EXERCISE AIM
Only one stretch of the data below is wanted: the lines from the one with "right knee: (293, 347)" through the one with "right shoulder: (493, 300)", repeated exactly.

Named joint coordinates
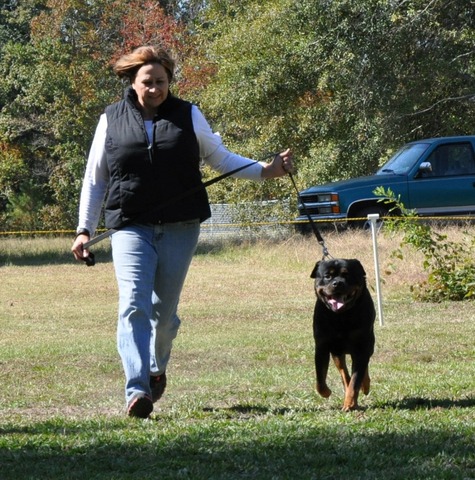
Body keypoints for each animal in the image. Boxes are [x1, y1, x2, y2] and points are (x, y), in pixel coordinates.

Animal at [312, 258, 376, 412]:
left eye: (347, 275)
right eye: (327, 276)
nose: (338, 283)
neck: (341, 317)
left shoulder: (361, 348)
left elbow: (355, 381)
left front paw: (349, 404)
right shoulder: (322, 347)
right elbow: (320, 380)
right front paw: (326, 392)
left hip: (369, 345)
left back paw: (365, 385)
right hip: (337, 353)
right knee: (345, 375)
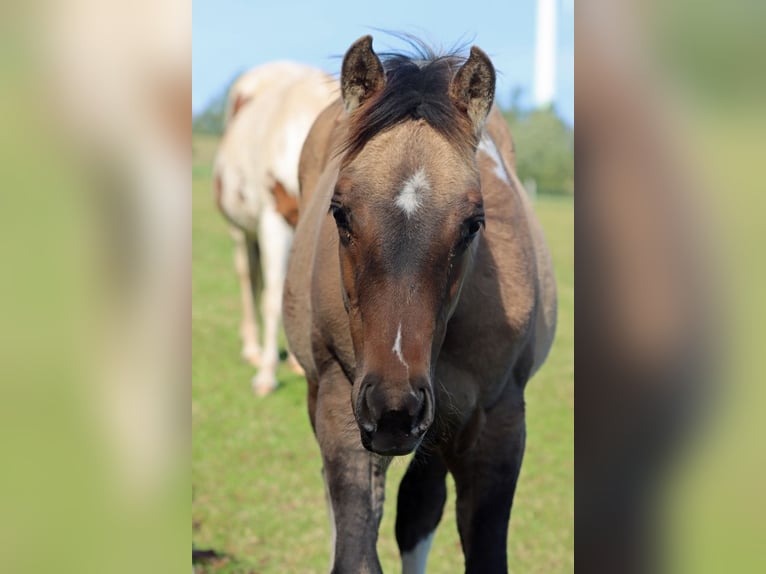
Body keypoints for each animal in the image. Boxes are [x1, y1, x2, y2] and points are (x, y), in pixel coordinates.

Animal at [214, 63, 338, 395]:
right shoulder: (273, 221)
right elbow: (271, 298)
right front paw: (266, 376)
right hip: (242, 230)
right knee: (249, 278)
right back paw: (253, 351)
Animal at [283, 36, 557, 573]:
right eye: (339, 212)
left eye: (473, 223)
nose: (394, 408)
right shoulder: (344, 406)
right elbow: (355, 552)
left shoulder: (498, 424)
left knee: (419, 509)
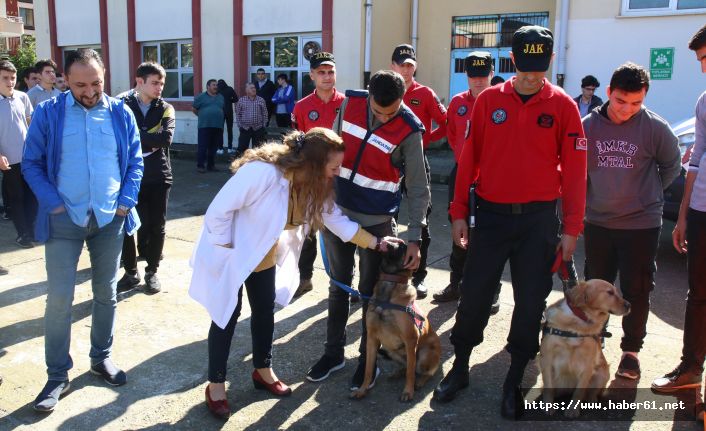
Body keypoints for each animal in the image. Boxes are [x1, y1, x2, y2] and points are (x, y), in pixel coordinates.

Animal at [350, 243, 442, 402]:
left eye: (403, 247)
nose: (386, 243)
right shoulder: (372, 339)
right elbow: (368, 369)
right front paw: (362, 390)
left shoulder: (411, 340)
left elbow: (410, 373)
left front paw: (408, 391)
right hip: (389, 349)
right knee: (407, 367)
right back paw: (398, 373)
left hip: (424, 354)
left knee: (425, 372)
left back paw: (419, 382)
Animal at [536, 280, 628, 418]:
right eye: (610, 292)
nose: (629, 305)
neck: (579, 322)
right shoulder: (546, 359)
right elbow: (548, 387)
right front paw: (548, 406)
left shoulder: (588, 365)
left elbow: (578, 392)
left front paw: (573, 409)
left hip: (603, 373)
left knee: (591, 393)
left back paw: (592, 401)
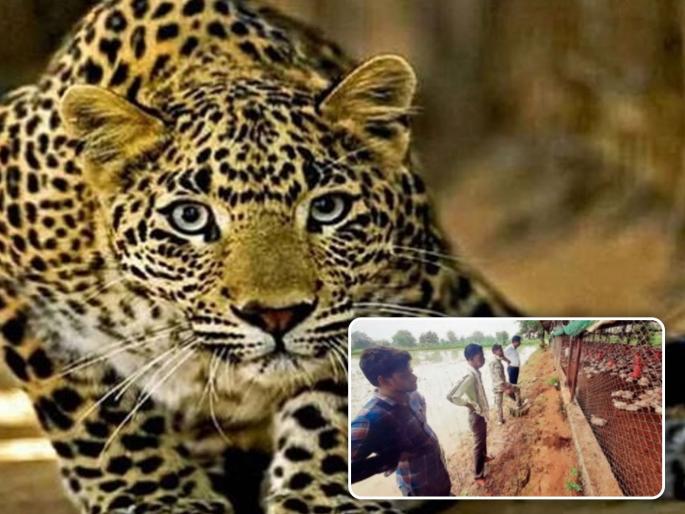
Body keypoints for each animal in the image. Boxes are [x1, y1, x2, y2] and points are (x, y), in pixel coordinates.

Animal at [0, 0, 519, 512]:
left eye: (327, 209)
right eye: (190, 217)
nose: (277, 316)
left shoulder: (401, 285)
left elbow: (332, 399)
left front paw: (322, 497)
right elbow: (90, 411)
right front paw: (155, 494)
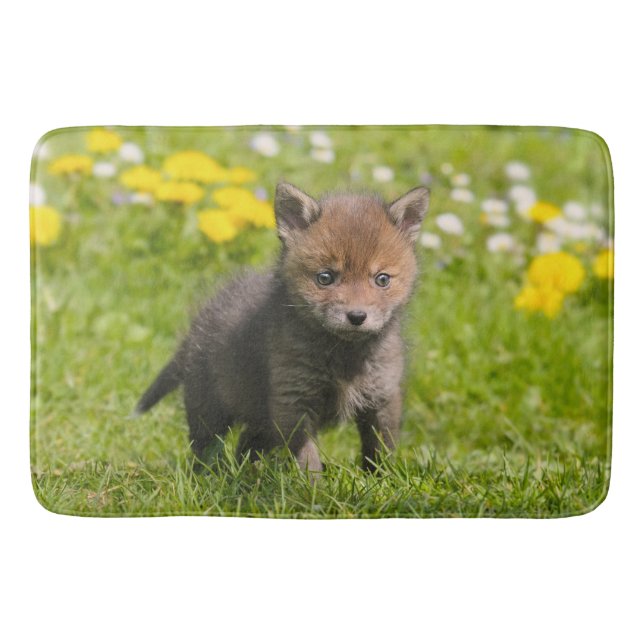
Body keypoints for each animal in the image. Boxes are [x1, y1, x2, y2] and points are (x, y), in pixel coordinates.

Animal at [135, 182, 430, 473]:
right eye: (325, 277)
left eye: (382, 279)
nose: (357, 316)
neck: (344, 357)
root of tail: (197, 324)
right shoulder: (293, 401)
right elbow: (308, 458)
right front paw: (314, 487)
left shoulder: (382, 397)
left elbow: (380, 450)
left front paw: (380, 480)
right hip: (210, 410)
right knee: (205, 449)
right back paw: (209, 477)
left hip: (260, 419)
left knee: (245, 445)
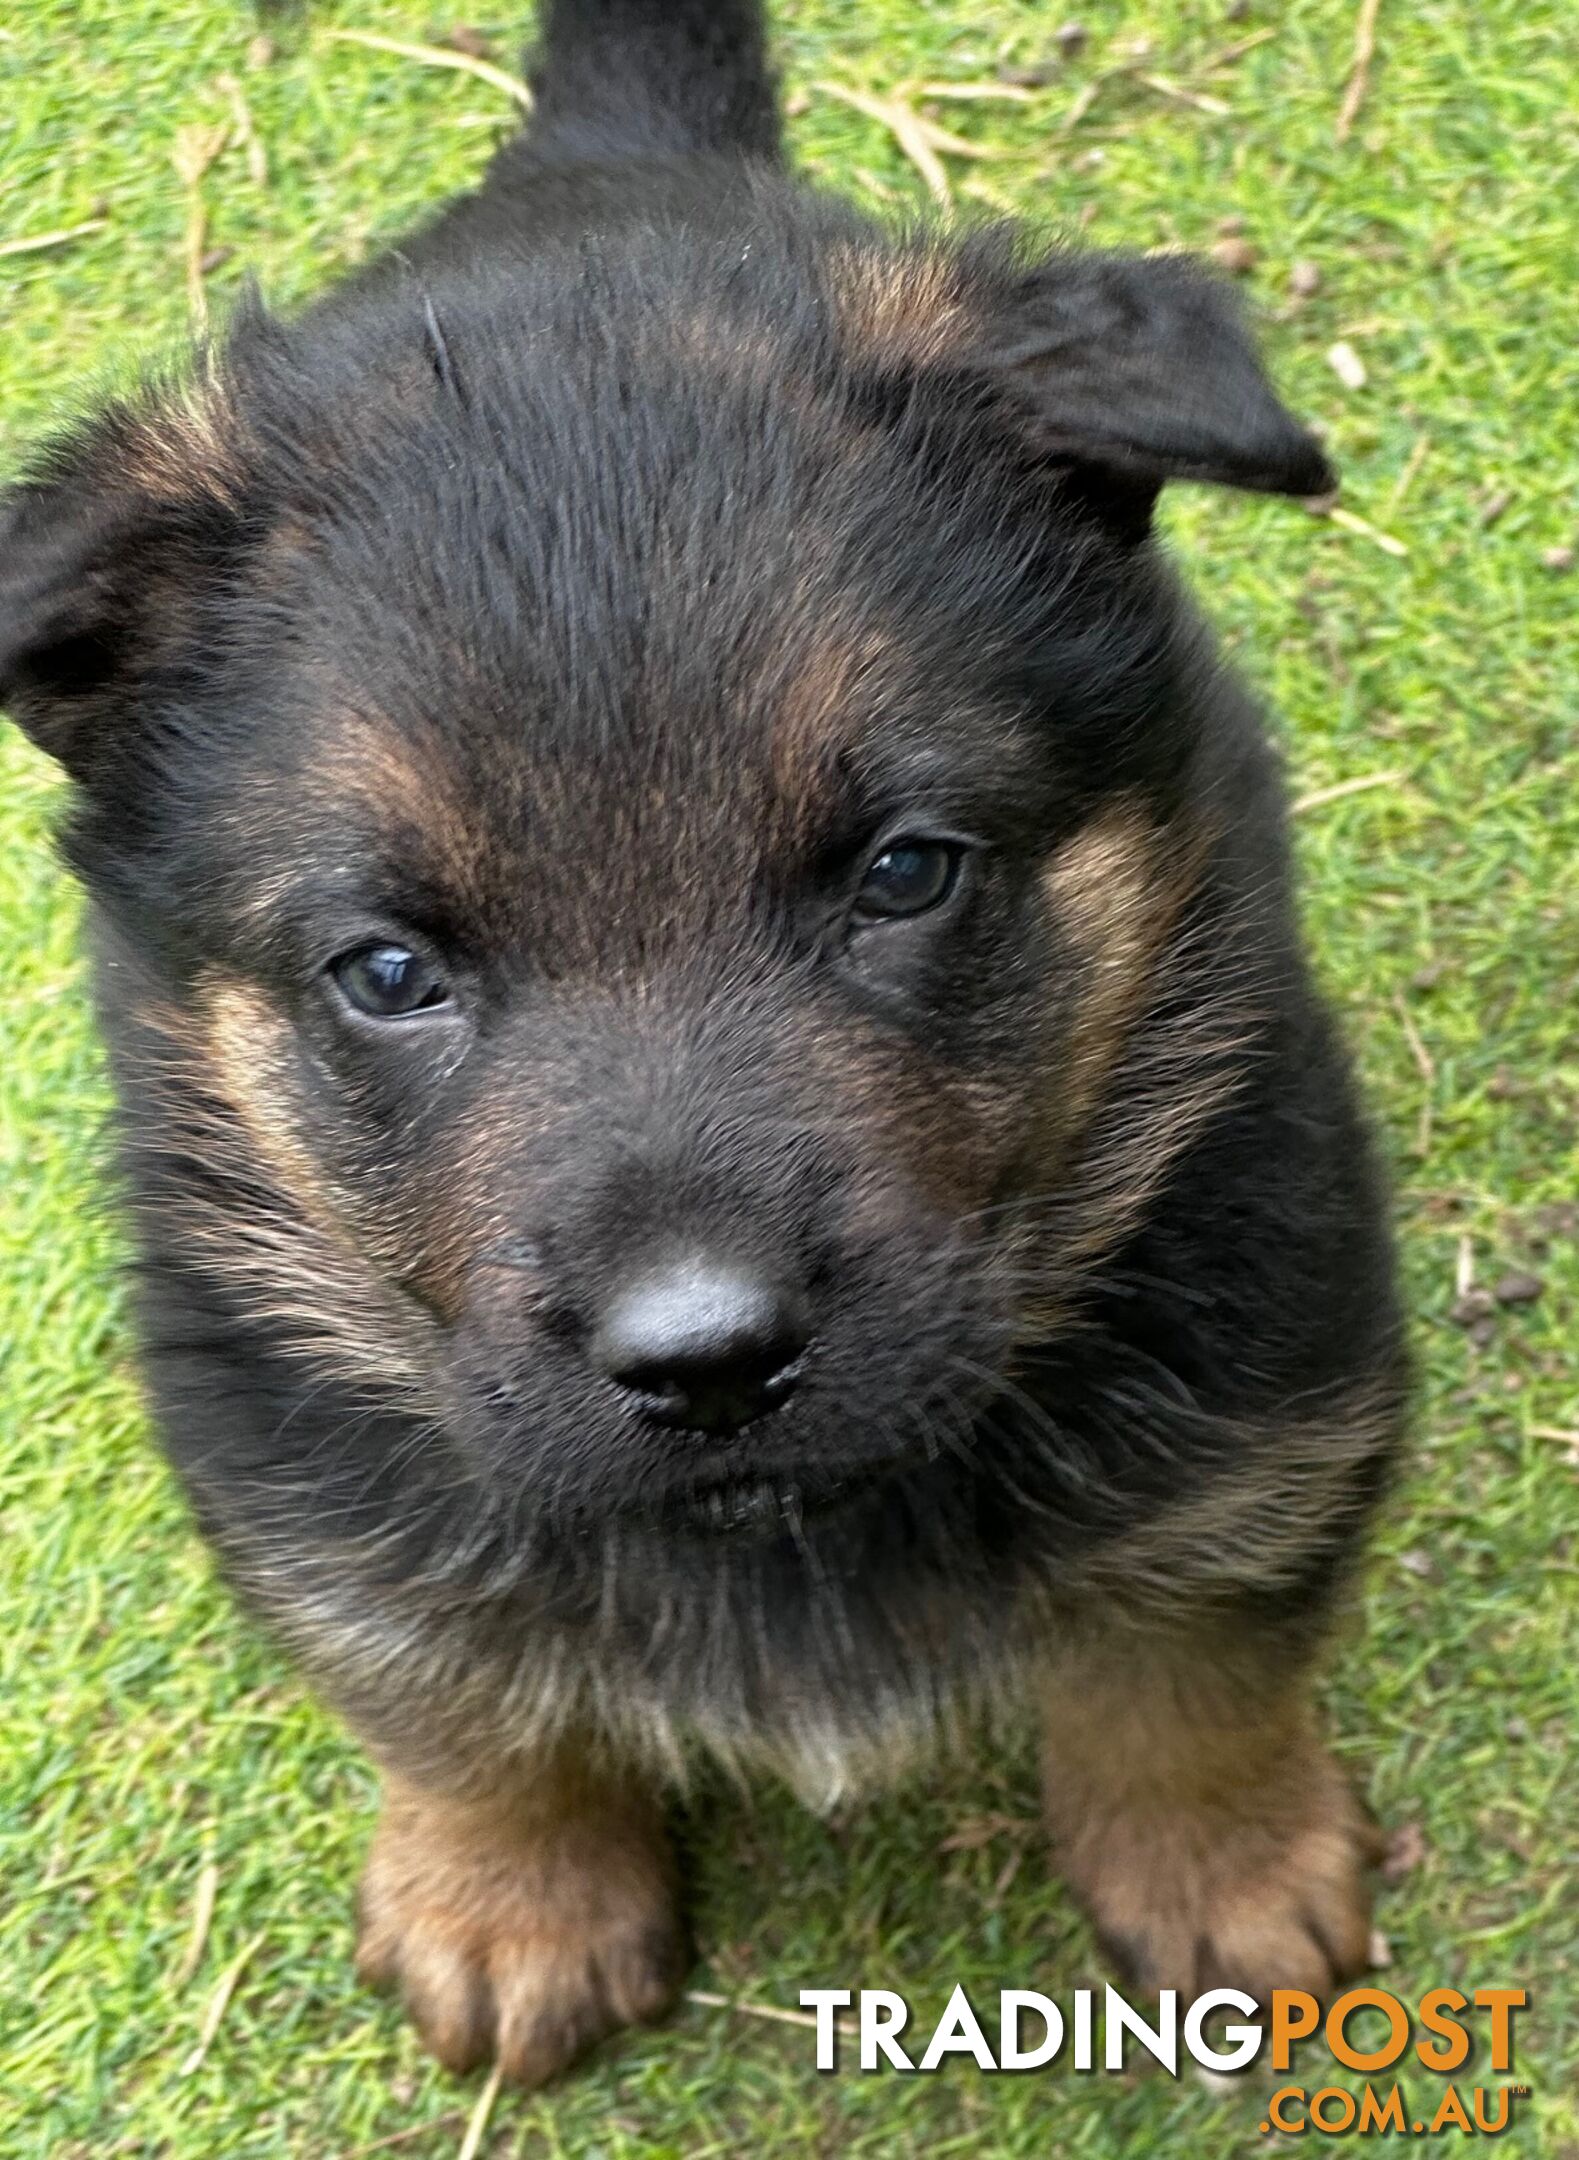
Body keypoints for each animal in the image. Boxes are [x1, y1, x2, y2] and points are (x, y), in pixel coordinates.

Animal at [6, 4, 1399, 2090]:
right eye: (388, 972)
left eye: (904, 873)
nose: (704, 1360)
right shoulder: (292, 1452)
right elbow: (440, 1690)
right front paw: (503, 1893)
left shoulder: (1265, 1375)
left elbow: (1194, 1656)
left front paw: (1223, 1860)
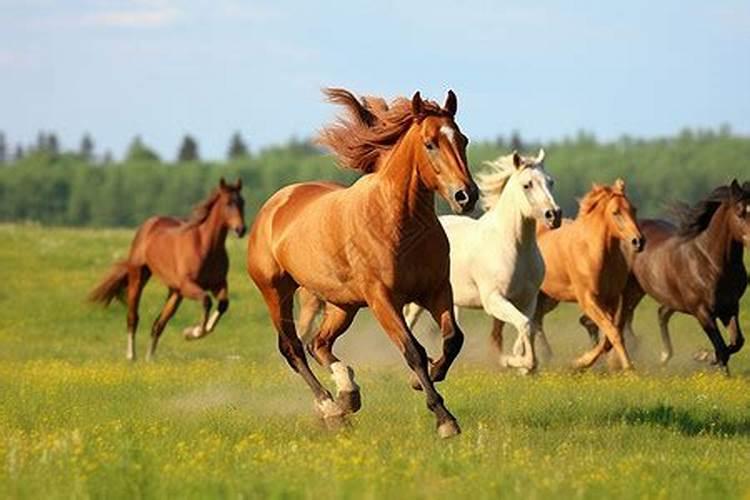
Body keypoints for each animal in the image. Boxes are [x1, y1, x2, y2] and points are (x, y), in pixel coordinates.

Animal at [89, 178, 247, 362]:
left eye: (242, 202)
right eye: (228, 203)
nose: (241, 229)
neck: (205, 246)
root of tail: (149, 224)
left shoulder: (218, 284)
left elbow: (223, 304)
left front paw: (194, 332)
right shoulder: (188, 285)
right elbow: (206, 301)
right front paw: (192, 332)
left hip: (174, 293)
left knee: (158, 324)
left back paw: (150, 359)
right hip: (139, 277)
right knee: (133, 317)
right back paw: (131, 356)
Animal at [250, 87, 478, 438]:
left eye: (462, 140)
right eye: (430, 143)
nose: (466, 195)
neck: (399, 222)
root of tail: (273, 205)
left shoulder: (437, 290)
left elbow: (453, 339)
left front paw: (425, 378)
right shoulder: (382, 298)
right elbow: (413, 350)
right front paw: (444, 419)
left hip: (342, 305)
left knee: (319, 343)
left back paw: (347, 395)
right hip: (277, 292)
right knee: (293, 347)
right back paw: (329, 407)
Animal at [406, 150, 564, 374]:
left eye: (550, 182)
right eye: (527, 185)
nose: (554, 215)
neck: (514, 246)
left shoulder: (528, 301)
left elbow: (527, 328)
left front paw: (521, 363)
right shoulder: (493, 300)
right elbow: (525, 325)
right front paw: (515, 362)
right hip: (417, 301)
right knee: (408, 323)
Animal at [528, 180, 648, 372]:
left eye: (634, 209)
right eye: (615, 212)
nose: (638, 241)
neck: (595, 254)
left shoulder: (611, 299)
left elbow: (609, 336)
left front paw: (579, 362)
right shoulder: (588, 299)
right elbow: (613, 332)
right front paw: (629, 369)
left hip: (548, 299)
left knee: (535, 321)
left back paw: (544, 357)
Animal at [580, 180, 750, 372]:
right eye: (740, 213)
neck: (710, 261)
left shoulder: (730, 307)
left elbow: (736, 342)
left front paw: (707, 357)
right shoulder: (702, 311)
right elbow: (721, 347)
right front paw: (707, 358)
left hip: (644, 293)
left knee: (654, 315)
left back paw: (661, 356)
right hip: (627, 294)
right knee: (604, 325)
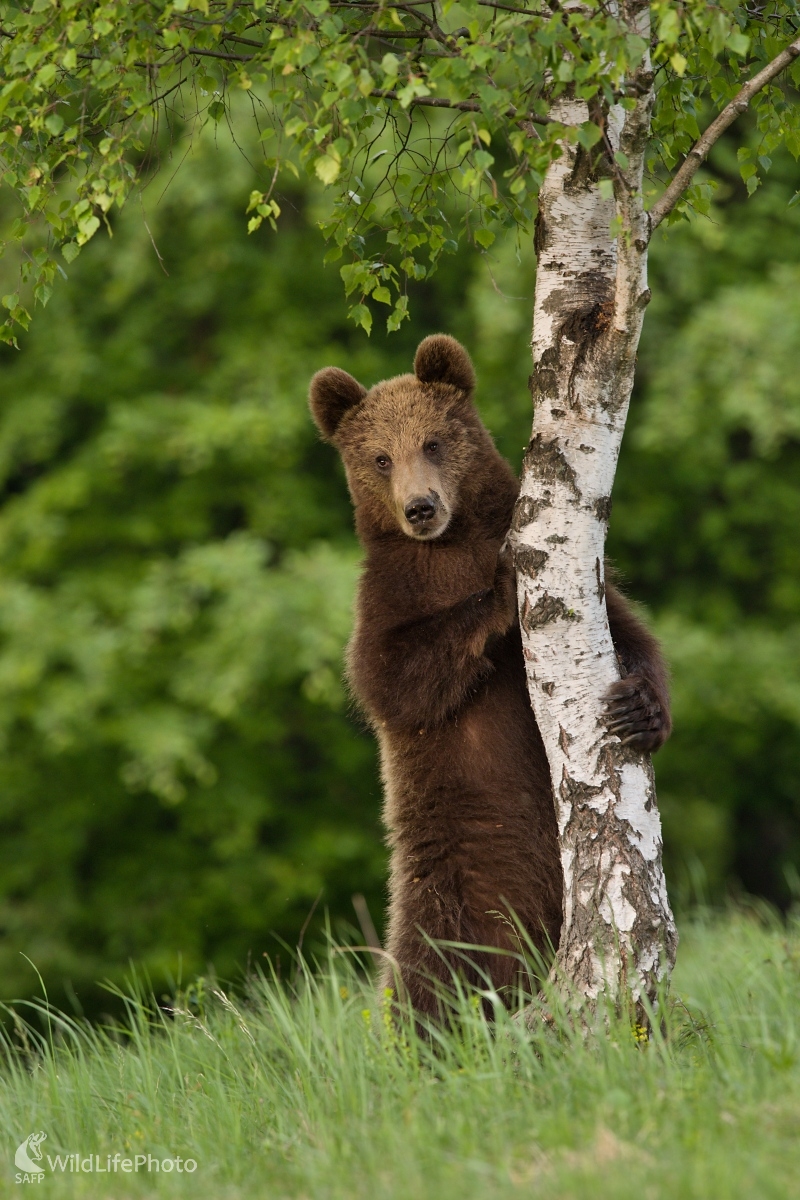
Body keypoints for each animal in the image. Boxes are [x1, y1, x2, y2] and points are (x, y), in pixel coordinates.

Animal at [309, 333, 671, 1017]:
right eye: (378, 457)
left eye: (433, 441)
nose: (421, 508)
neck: (450, 547)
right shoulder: (386, 602)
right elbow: (392, 678)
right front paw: (502, 585)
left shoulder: (591, 579)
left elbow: (629, 634)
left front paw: (639, 710)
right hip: (443, 886)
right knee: (428, 977)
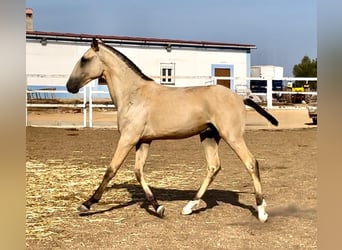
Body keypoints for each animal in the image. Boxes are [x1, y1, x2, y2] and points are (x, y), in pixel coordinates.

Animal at [65, 39, 276, 223]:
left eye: (84, 59)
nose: (69, 86)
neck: (133, 94)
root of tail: (240, 98)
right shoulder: (143, 141)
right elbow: (138, 171)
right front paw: (158, 207)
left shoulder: (128, 138)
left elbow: (111, 170)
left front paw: (87, 204)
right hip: (209, 136)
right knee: (213, 167)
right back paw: (189, 206)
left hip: (232, 137)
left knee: (251, 163)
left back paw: (261, 212)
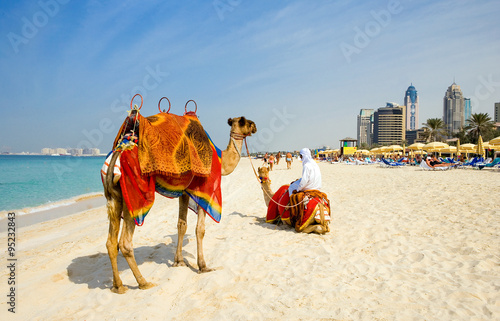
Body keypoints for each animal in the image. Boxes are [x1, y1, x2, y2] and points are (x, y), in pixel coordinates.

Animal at [103, 115, 256, 292]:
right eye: (247, 122)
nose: (255, 127)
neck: (221, 160)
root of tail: (117, 153)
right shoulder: (202, 190)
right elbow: (200, 229)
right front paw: (203, 266)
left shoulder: (184, 191)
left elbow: (181, 225)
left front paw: (179, 261)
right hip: (133, 194)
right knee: (125, 242)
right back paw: (143, 282)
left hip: (115, 196)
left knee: (111, 242)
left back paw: (118, 286)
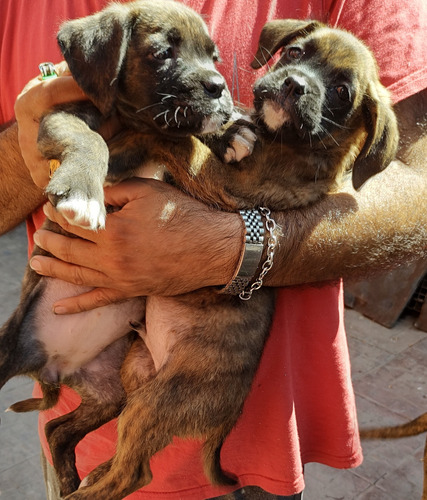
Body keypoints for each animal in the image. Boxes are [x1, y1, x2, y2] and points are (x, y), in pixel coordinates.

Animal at [0, 11, 402, 500]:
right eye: (294, 53)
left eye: (342, 91)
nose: (294, 84)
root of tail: (57, 366)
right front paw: (226, 126)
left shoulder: (224, 185)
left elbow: (174, 138)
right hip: (127, 382)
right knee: (66, 433)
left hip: (155, 400)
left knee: (134, 472)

ANSWER BELOW
right knee: (293, 347)
right back paw: (329, 407)
Animal at [406, 150, 564, 374]:
left eye: (550, 182)
right eye: (527, 185)
nose: (554, 215)
neck: (514, 246)
left shoulder: (528, 301)
left elbow: (527, 328)
left front paw: (521, 363)
right shoulder: (493, 300)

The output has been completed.